◆ GIVEN RECORDS:

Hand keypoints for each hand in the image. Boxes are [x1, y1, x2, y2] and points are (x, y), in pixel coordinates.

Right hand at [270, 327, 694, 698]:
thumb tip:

* * *

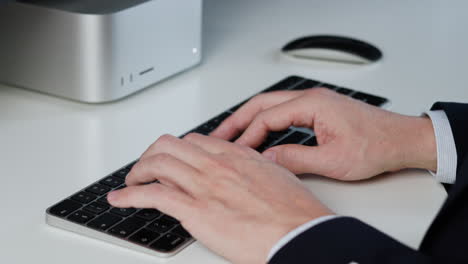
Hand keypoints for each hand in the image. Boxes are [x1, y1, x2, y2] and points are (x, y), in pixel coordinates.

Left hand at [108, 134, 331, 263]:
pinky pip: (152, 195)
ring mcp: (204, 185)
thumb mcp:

...

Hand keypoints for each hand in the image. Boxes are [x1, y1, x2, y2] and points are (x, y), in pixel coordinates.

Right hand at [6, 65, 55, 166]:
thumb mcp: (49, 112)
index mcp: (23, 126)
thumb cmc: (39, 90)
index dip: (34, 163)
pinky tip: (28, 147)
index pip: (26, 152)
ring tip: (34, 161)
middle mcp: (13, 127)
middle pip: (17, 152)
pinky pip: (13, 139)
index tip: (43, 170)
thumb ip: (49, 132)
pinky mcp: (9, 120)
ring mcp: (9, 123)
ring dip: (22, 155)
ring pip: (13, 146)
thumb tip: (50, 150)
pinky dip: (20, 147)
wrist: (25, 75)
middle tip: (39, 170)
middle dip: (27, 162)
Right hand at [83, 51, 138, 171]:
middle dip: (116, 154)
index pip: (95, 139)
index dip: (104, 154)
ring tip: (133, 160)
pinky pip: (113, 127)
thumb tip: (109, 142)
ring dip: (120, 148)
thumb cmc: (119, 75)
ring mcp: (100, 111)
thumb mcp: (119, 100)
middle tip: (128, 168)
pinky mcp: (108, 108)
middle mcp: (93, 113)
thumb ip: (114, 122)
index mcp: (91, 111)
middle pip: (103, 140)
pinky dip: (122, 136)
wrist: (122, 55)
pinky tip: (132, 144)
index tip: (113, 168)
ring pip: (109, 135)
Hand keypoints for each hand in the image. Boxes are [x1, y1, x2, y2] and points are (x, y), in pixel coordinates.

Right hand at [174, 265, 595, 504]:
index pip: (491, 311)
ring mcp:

◆ THE PROBLEM: Which of the lines above include the string "pinky"? Pick them out and copy them.

◆ SOLUTION TO THE PROBLEM:
pinky pip: (152, 195)
pinky tip: (28, 147)
pinky pip: (13, 139)
pinky mcp: (9, 120)
pinky dip: (20, 147)
pinky pip: (113, 127)
pinky mcp: (108, 108)
pinky dip: (122, 136)
pinky tip: (132, 144)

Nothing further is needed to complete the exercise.